Web-development as a career option has been gaining ground because of a boom in e-commerce that has seen more companies gain an online presence. In the next two to three years, it is likely that more services will enforce cloud-based delivery models as their primary channel of service.
The country’s IT sector grew by over nine per cent in 2012 alone, with its domestic revenue standing at Rs. 1.71 lakh crore and its exports, at Rs. 3.73 lakh crore.
These figures stand India well as an exporter of IT services, as well as attesting to the availability of earning opportunities in this field.
Recently, however, on-campus recruitment numbers have been dropping with respect to project-centric jobs. In order to meet demands, larger IT firms such as Wipro and Mahindra Satyam have resorted to lateral hiring options, whereby they recruit off-campus. At the same time, the demand has been consistent for cloud, mobile and social analytics, and companies looking to satiate demands in these sectors have stuck with traditional recruiting methods.
Companies like Google and Facebook have been keen about sustaining offshore communities and have conducted workshops and “hackathons” here in India to this end, complemented by the mounting prevalence of online education as well as the notion of a customised curriculum, fostering an accessible learning and growth environment.
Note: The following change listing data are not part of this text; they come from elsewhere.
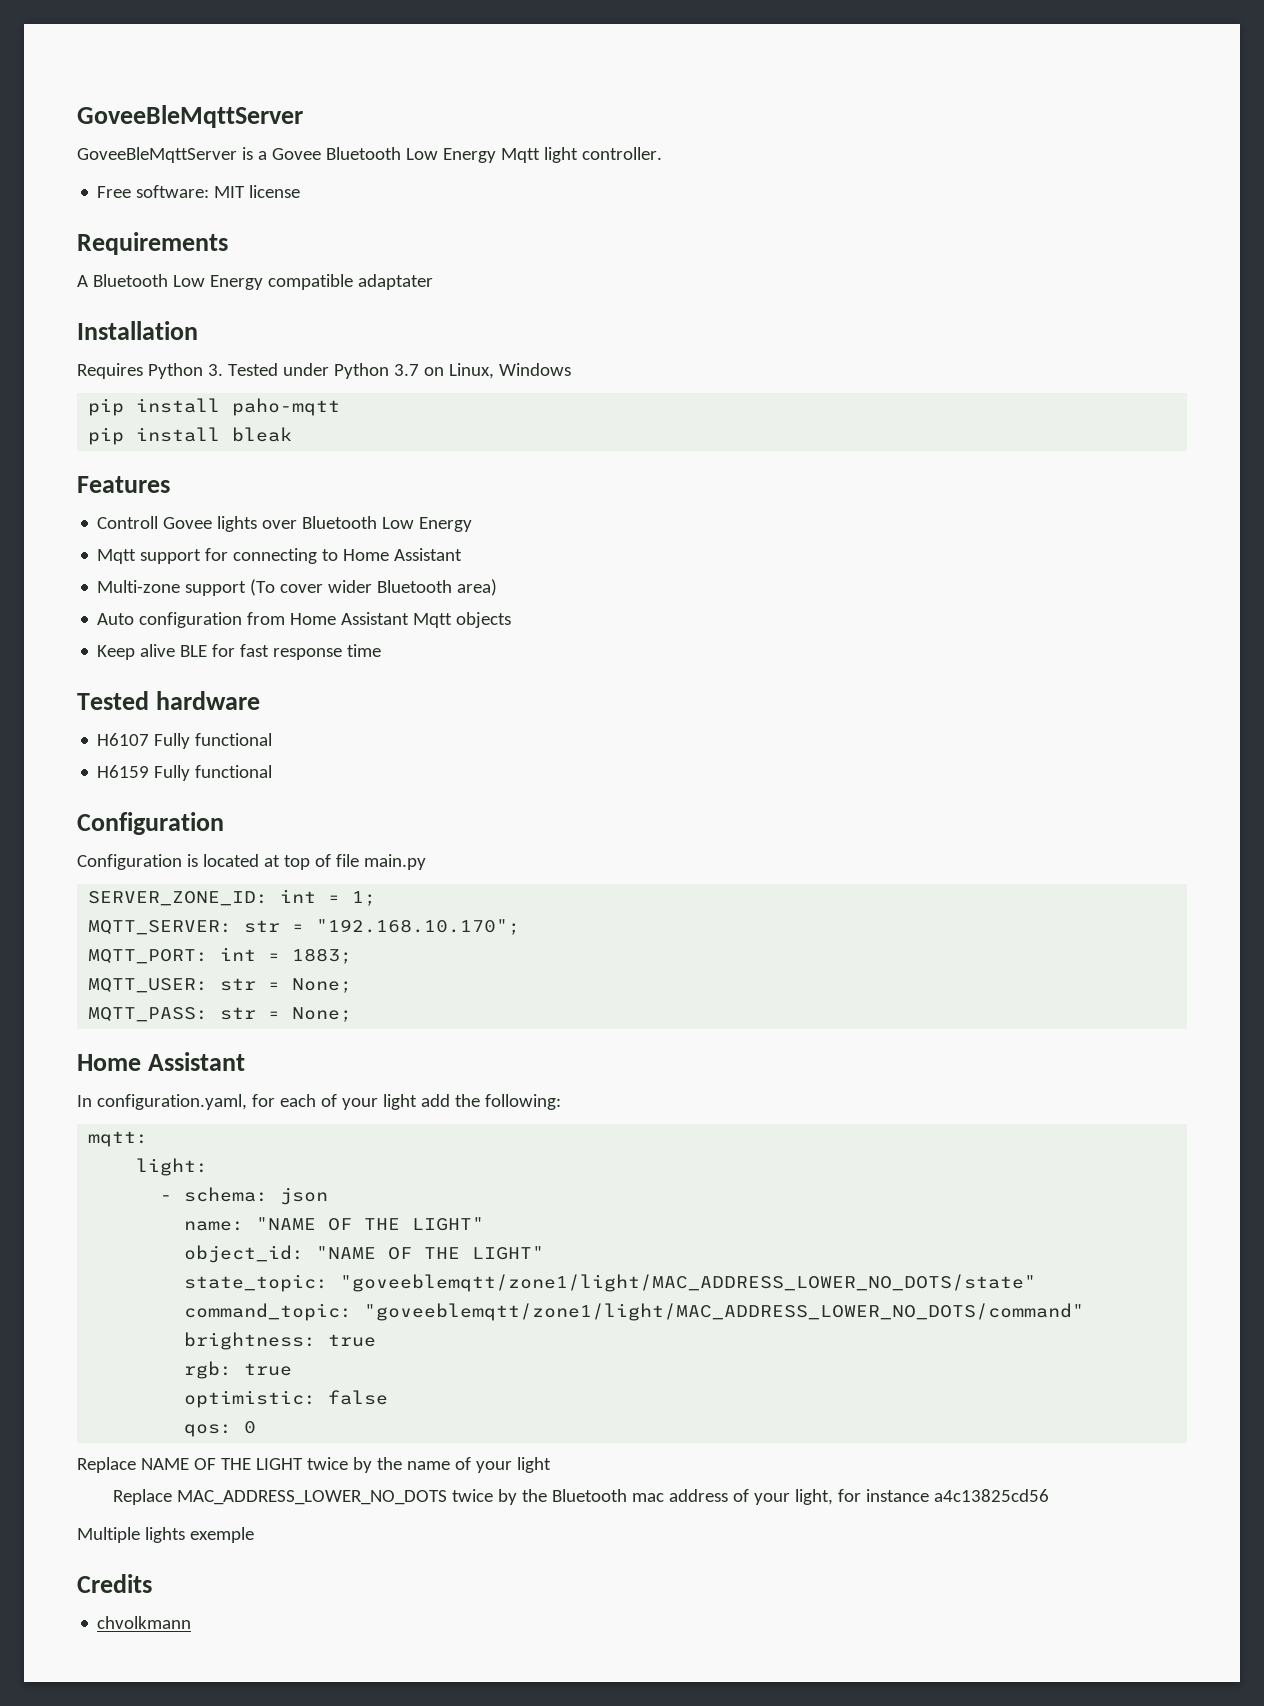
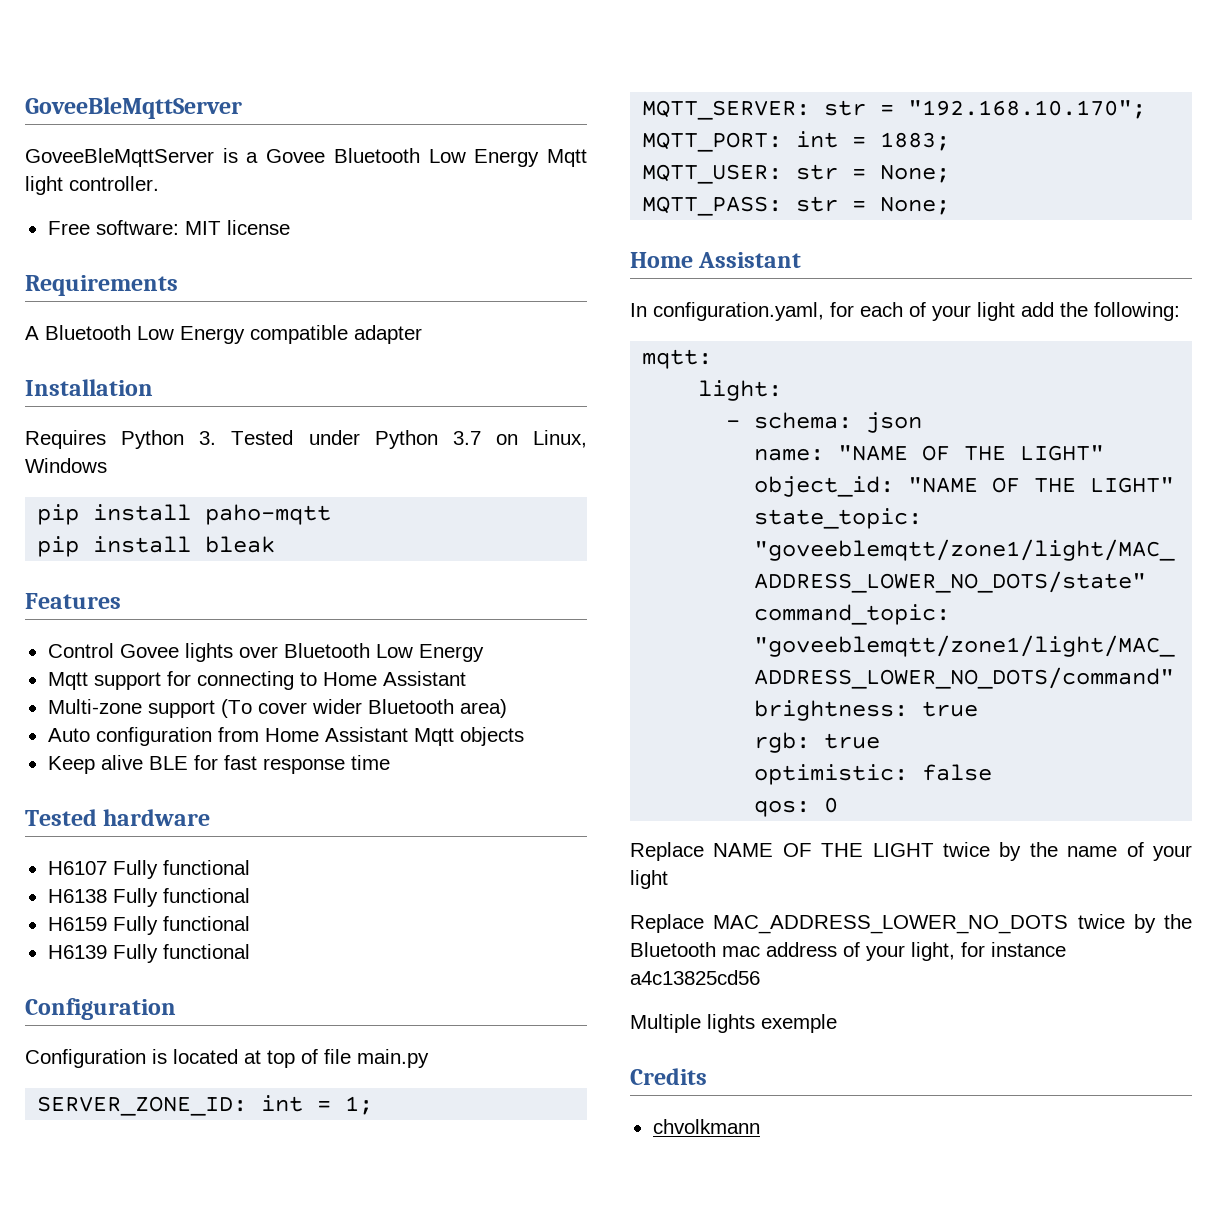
[357,274,433,290] adaptater -> [354,325,422,344] adapter
[97,516,159,529] Controll -> [47,643,114,658] Control
(273, 739) none -> [47,888,250,907] // H6138 Fully functional
(273, 771) none -> [47,944,250,963] // H6139 Fully functional

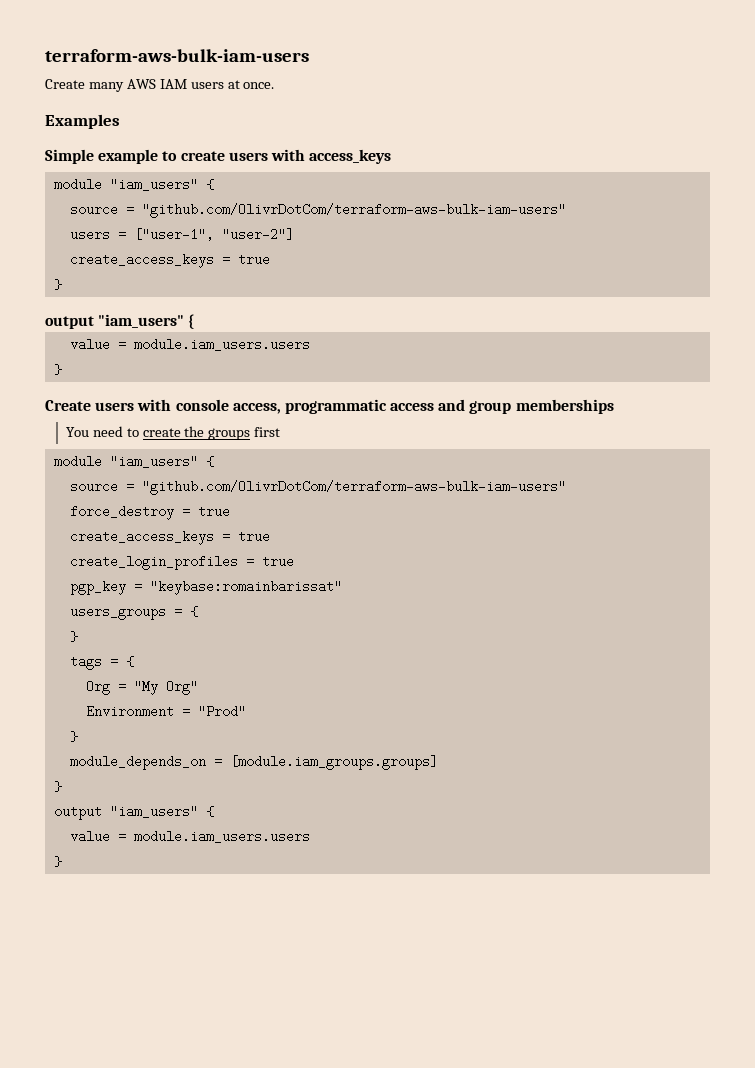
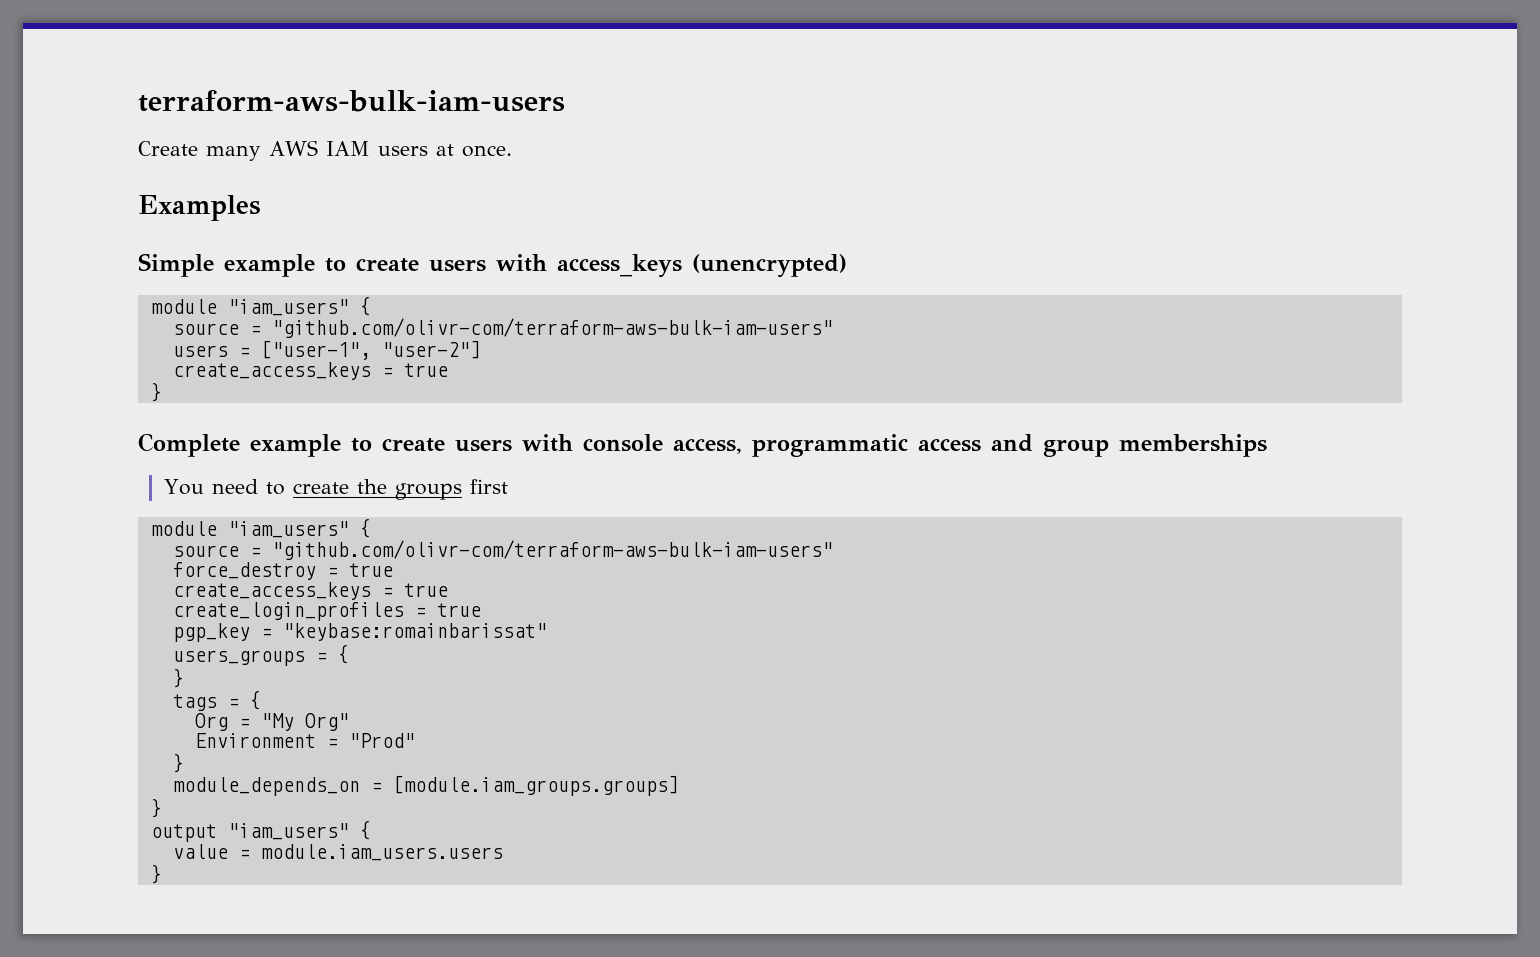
[53,178,214,191] [69,203,566,218] // module "iam_users" { // source = "github.com/OlivrDotCom/terraform-aws-bulk-iam-users" -> [692,254,847,278] [150,296,371,316] [172,318,833,338] (unencrypted) // module "iam_users" { // source = "github.com/olivr-com/terraform-aws-bulk-iam-users"
[45,314,195,329] [69,338,310,351] [53,364,62,375] [45,400,91,411] output "iam_users" { // value = module.iam_users.users // } // Create -> [138,433,445,457] Complete example to create
[141,480,566,495] "github.com/OlivrDotCom/terraform-aws-bulk-iam-users" -> [271,540,833,560] "github.com/olivr-com/terraform-aws-bulk-iam-users"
To be a web-developer, one need not possess a degree in computer science or information technology but just needs to possess the ability to understand the demands of the primary user more than anything else.
The technical skills can be acquired through online learn-to-code services like Code Academy, General Assembly, Udemy, Udacity, LearnStreet, and Skillshare.
As Vivek Juneja, cloud architect with Symphony Teleca, Bengaluru, says, “A successful web application needs more than just logic to work. It needs empathy with the user.”
Versatility
Because of the diversity in environments, such as those of Apple and Google, both front-end and back-end developers are expected to be able to build for and deploy products across platforms, catering to different kinds of expectations of design and productivity.
This requires a thorough understanding of user-experience (UX) principles, good design foundations that keep in mind information access through mobile devices — whose adoption rate in India grew by about 89 times in the last decade alone — and the ability to adapt to changing web standards.
At the same time, not all web-developers are required to be proficient with both front-end and back-end frameworks at the same time. This is because the two have become differentiated more strongly, requiring a developer to perform a larger variety of services instead of sticking to niche components.
For instance, the front-end developer, according to Aditya Anand, CTO of Genii Technologies, has to be concerned with design, usability, and optimising user experience. The last function involves prototyping and wire-framing new ideas, designing web-pages, and deploying a good navigation system. The primary languages to deliver these are HTML, CSS (Cascading Stylesheets), JavaScript, and the Adobe Creative Suite.
A back-end developer, on the other hand, goes after performance, operations, providing better functionality, and working with server-side systems and protocols. The common languages today for this are PHP, .NET, and Ruby on Rails.
So, are these good times to be a web-developer? Definitely.